Deep into an online shopping session, you find yourself looking at a budget-breaking dress. Ideally, you would save it to your wishlist and revisit when it’s on super-sale, but with the holidays coming up, it would be perfect for so many events.
That’s where companies like Afterpay or Affirm come in. With the “buy now, pay later” structure, this option is popping up online at more and more stores like Anthropologie, Revolve, and Reformation. The concept of getting an item immediately and paying for it later is not new, but with no interest and no fees, this is a bit unique. And as always, when it comes to money, it’s complicated.
How does it work?
With Afterpay, the cost of the item is spread out over four installments, with the first occurring at the time of purchase. The next three payments are due every two weeks. This is not like a loan or a credit card, with which you may have to wait a bit to get approved. With Afterpay, the approval decision is almost instant.
How do you get approved?
To get approved with Afterpay, you must be 18 or older and have a credit or debit card. Afterpay does not do a credit check; instead, they use proprietary technology to determine if they will approve your purchase. That means this could be an option for someone who’s unable to get approved for other forms of credit like a loan or a credit card. Beware: this does not mean you can’t be dinged if you don’t make all your payments on time, and it does not help you build credit. Afterpay reserves the right to satisfy any debt you owe them through legal means if necessary, including things like collection agencies that get reported to credit bureaus, but pretty much otherwise does not interact with these agencies. This means that your on-time payment will not be reported.
Is there a limit?
Purchases can be as low as $35 and the maximum depends on the retailer. But remember that proprietary technology Afterpay uses for approval? That technology is also how they determine how much you can get approved for.
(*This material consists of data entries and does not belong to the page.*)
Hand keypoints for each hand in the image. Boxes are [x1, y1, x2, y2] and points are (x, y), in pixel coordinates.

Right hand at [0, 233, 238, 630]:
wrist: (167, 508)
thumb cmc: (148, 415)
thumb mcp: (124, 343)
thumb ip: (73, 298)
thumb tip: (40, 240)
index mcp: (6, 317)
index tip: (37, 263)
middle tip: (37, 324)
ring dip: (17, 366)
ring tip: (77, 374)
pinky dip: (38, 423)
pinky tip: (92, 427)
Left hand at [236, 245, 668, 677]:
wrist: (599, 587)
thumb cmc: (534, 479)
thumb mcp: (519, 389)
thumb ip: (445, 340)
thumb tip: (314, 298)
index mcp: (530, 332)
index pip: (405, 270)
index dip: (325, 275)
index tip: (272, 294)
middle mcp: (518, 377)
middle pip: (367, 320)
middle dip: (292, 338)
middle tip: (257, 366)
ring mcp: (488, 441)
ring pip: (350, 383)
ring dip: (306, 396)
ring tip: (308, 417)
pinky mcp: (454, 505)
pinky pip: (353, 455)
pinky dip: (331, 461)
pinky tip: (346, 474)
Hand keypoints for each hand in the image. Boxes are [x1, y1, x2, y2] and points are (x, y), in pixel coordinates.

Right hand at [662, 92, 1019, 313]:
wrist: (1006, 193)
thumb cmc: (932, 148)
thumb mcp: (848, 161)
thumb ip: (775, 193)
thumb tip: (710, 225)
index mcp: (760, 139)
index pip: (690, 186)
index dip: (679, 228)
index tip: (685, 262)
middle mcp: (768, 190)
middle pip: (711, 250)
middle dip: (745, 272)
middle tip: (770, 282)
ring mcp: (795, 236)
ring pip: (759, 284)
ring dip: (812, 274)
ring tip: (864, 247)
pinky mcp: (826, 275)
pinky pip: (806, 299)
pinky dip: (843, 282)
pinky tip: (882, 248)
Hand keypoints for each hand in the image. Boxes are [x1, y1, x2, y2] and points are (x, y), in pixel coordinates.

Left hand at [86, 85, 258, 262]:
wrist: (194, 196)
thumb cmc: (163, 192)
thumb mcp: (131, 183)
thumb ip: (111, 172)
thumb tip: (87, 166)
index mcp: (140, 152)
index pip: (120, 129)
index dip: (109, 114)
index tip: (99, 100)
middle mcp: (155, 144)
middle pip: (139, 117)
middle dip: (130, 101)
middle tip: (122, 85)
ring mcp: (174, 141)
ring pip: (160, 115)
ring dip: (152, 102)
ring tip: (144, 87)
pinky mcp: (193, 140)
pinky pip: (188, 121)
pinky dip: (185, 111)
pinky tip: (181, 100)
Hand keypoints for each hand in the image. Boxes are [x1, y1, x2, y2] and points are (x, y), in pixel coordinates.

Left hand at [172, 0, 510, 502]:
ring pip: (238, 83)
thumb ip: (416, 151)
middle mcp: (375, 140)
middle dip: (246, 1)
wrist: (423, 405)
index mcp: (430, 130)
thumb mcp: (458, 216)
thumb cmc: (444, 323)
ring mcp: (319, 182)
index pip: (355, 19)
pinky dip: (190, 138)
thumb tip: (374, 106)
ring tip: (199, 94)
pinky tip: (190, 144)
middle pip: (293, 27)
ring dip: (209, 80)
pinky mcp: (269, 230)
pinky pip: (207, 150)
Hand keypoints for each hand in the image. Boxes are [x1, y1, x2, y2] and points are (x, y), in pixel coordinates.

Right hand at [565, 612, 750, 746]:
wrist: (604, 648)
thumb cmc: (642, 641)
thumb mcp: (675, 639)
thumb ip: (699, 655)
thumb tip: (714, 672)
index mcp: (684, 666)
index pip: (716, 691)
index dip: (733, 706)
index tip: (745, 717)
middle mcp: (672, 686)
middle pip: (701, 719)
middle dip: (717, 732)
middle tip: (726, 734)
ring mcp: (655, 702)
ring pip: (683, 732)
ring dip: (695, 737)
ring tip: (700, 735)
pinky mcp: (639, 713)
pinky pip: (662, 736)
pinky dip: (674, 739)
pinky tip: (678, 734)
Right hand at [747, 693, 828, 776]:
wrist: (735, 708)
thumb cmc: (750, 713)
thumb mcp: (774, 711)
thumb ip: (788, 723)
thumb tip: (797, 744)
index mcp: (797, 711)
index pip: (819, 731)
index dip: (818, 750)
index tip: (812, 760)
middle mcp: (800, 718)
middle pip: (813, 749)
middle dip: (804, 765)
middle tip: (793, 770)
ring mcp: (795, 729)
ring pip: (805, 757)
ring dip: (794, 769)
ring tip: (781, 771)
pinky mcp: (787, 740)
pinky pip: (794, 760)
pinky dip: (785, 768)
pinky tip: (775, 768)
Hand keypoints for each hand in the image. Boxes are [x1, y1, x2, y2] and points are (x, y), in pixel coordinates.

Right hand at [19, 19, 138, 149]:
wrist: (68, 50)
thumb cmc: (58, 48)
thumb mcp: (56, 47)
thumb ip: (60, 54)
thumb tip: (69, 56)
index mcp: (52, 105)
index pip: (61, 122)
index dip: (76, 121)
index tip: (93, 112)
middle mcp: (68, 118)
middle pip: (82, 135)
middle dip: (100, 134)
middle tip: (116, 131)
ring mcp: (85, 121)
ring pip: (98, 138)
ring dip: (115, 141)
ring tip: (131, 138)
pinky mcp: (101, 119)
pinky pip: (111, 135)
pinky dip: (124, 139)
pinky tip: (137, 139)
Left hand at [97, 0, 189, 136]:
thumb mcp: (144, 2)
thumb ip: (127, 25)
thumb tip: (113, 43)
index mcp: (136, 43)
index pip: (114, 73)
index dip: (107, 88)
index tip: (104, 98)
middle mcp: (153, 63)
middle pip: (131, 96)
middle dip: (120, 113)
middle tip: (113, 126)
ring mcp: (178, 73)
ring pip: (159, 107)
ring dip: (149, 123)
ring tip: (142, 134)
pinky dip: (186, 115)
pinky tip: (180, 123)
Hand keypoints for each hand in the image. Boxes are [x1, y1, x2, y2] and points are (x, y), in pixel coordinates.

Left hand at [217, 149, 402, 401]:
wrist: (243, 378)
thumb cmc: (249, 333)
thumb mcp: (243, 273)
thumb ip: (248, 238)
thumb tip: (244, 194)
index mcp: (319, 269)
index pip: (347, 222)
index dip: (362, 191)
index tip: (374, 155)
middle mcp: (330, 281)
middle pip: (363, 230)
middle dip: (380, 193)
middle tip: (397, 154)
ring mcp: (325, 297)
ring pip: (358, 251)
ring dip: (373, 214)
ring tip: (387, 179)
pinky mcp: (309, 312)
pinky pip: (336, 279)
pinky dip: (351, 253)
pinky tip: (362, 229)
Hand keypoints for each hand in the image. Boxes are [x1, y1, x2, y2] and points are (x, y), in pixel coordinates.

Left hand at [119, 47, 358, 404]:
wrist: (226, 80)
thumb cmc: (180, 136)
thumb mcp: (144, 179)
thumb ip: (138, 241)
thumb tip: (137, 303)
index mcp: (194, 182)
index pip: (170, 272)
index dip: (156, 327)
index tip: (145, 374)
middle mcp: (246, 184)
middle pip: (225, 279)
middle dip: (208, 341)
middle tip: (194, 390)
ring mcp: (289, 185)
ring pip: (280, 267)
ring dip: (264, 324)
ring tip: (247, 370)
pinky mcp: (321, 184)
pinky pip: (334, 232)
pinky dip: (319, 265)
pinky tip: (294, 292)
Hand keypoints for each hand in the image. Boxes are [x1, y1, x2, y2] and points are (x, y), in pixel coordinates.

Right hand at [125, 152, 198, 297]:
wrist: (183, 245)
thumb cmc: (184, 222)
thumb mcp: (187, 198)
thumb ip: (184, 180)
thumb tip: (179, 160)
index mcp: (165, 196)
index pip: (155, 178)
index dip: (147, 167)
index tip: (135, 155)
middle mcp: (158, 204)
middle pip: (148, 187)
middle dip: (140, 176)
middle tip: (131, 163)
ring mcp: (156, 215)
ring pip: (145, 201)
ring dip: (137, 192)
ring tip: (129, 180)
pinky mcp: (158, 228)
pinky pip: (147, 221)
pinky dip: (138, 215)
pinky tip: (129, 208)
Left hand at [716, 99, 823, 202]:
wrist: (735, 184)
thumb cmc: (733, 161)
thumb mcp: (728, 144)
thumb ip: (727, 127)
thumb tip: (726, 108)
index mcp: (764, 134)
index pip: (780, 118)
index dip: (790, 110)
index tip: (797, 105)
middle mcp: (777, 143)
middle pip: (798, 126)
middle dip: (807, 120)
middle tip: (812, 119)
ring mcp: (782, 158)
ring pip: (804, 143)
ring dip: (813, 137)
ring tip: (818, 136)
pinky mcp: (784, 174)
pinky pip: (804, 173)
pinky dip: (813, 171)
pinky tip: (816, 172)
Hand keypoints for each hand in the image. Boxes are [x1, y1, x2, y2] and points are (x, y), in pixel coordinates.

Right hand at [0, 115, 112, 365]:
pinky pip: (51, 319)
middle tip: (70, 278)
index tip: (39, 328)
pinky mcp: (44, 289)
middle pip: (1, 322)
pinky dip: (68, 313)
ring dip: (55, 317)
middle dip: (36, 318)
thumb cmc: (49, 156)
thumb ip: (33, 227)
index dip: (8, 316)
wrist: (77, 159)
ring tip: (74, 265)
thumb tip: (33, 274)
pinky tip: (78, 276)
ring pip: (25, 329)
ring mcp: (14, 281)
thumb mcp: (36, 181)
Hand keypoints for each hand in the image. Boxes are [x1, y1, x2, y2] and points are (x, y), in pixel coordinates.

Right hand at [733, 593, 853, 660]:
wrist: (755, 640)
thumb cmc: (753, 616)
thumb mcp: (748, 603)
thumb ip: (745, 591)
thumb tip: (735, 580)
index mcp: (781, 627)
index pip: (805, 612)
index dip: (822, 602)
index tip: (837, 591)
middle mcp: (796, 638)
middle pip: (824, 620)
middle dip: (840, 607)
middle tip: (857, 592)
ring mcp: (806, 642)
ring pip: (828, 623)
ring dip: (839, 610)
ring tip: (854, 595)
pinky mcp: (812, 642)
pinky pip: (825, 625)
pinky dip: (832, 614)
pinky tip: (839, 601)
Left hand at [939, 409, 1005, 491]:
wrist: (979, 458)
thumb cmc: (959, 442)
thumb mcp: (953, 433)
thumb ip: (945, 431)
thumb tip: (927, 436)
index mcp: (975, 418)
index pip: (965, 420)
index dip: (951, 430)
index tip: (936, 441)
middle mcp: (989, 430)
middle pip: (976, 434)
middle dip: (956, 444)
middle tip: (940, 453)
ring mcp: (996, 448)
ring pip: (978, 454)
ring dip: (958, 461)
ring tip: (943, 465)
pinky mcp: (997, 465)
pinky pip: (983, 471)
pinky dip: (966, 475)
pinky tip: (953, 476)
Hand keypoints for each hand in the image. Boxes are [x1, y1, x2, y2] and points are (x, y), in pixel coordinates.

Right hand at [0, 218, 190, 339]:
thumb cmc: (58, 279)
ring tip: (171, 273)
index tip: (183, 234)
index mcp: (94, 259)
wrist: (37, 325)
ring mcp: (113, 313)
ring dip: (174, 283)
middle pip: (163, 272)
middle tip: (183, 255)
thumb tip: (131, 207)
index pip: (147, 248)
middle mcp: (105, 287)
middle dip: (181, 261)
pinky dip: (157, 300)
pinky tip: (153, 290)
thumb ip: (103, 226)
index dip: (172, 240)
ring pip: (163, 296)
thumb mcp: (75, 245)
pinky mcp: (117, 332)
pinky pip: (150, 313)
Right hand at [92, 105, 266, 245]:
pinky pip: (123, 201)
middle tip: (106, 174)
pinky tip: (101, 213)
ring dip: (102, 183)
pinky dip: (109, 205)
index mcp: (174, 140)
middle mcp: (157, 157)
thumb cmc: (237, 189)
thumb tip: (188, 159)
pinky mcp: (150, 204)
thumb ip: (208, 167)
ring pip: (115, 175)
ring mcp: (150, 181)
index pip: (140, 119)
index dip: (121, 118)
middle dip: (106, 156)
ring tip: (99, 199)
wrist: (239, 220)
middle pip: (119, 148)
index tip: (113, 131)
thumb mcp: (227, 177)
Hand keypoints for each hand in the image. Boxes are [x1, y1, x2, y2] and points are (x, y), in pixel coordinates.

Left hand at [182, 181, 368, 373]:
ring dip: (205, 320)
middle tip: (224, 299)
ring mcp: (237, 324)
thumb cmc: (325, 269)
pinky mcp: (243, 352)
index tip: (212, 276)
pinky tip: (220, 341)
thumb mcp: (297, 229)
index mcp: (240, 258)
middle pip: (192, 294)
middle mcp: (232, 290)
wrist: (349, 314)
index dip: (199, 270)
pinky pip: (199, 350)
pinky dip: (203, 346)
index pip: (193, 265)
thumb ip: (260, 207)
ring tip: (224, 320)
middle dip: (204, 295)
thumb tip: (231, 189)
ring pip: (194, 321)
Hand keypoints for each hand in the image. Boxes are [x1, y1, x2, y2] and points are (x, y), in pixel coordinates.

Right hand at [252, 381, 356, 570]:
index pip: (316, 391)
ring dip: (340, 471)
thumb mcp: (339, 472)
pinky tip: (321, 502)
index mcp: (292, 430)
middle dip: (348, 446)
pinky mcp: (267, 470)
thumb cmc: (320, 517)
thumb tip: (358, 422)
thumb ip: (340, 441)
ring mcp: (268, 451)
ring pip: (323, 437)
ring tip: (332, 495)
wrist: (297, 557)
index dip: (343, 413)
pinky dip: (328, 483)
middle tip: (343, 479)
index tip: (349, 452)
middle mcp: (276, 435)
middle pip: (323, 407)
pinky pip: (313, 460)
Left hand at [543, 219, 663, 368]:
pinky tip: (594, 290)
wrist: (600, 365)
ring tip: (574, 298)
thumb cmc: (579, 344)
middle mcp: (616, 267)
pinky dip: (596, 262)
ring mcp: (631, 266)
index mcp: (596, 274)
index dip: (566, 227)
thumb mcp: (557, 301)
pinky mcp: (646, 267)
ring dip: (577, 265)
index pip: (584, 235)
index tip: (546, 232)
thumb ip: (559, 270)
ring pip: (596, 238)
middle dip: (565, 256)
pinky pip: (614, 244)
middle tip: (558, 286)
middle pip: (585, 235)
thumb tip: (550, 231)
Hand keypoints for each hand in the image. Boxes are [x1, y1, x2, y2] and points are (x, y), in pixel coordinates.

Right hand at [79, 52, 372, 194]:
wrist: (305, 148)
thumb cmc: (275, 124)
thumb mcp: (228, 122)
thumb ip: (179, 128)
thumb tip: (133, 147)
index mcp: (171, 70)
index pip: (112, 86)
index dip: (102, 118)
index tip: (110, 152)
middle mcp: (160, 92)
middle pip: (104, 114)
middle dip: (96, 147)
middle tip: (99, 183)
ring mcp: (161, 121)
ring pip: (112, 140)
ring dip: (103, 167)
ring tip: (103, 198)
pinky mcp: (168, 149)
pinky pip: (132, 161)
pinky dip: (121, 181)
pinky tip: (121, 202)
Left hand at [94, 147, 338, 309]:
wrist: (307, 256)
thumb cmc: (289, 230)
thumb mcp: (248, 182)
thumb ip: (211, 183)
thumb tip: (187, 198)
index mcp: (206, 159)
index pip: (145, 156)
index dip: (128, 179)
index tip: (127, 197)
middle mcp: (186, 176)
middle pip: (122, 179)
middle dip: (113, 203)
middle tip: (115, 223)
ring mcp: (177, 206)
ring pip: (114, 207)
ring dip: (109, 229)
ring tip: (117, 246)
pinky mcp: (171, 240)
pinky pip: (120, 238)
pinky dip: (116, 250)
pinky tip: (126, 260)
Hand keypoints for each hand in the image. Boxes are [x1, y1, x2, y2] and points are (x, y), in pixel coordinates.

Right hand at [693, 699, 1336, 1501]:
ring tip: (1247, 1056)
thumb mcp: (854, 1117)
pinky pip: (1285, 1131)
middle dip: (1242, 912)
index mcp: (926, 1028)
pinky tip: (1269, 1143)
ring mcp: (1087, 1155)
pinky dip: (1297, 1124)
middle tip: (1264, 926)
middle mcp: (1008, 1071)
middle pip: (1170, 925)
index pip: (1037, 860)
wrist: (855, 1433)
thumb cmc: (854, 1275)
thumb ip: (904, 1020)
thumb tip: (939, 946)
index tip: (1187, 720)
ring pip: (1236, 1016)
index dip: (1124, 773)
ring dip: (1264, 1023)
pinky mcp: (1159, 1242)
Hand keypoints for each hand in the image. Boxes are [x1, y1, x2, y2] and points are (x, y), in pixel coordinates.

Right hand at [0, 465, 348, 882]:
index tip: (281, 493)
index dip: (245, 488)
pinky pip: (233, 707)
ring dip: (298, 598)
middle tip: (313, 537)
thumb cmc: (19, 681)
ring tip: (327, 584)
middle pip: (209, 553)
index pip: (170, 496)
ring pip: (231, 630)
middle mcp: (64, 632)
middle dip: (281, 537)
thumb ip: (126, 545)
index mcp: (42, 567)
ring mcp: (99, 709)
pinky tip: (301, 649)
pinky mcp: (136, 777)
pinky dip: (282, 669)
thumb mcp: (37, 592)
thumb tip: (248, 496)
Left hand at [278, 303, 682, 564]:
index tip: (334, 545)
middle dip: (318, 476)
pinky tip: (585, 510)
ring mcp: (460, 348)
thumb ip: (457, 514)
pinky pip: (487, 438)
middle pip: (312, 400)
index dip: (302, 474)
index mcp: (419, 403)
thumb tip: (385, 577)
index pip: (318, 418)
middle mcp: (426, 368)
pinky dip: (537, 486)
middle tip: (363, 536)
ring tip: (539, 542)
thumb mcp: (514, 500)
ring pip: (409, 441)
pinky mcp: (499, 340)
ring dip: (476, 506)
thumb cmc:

Because the technology is proprietary, the exact parameters of what they’re looking for are secret. But according to the FAQ listed on their site, they’re looking at things like what kind of funds you have in your account, how long you have been using their services, and how much all of your outstanding debt to them would be.
What are the terms?
When it comes to money, there is no such thing as free — you always have to read the fine print. While you will not pay extra, the retailer pays Afterpay a four percent commission of every purchase. That means the store is handing over all risk that the customer may not pay to Afterpay. And if you don’t pay in full and on time, all of the no-fee promises go out the window. After 10 days of no payments, you’re charged a late fee capped at 25 percent of the order value, and you can only be charged one late fee per installment. This can still add up, all when the whole reason for using the service is to not pay that much money upfront.
On the bright side, there aren’t any prepayment penalties, which means that you can pay in full before the due date without incurring any fees. While it might seem a little crazy that you could pay a fee for being early, some businesses charge a fee to make sure they get what they would have been paid in interest. With Afterpay, they’ve already earned their commission from the retailer.
What are the alternatives?
If you aren’t paying Afterpay back through a debit card, it is important to note that paying with a credit card and paying with Afterpay will be pretty similar. The difference between using a credit card and using a buy now, pay later service like Afterpay is that with a credit card, you start accruing interest right after the payment due date for the full amount. Because a statement is cut once a month, you would most likely be able to split the cost over two cycles even if you pay Afterpay with the credit card.
Additionally, there are several financers like Afterpay who operate for different retailers, like Affirm, which is available at The Everygirl favorites such as Nordstrom and Sephora. While they operate very similarly, they aren’t interchangeable. For example, Affirm lets you choose whether you want to pay for three, six, or 12 months, but charges an interest rate of up to 30 percent. That could be more than your credit card rate. So be safe and make sure you’re aware of what you’re getting into.
The only other real option is saving up and waiting. The bad news is that if it’s a seasonal item, you may not need or want it by the time you have saved enough. The good news is that if you follow the right budget, you might already have enough saved the next time you find yourself in this situation.
Just like everything else when it comes to money, know yourself. Even though Afterpay’s algorithm is meant to keep customers from overextending their budgets, they can only know so much. Be honest about what makes sense for you.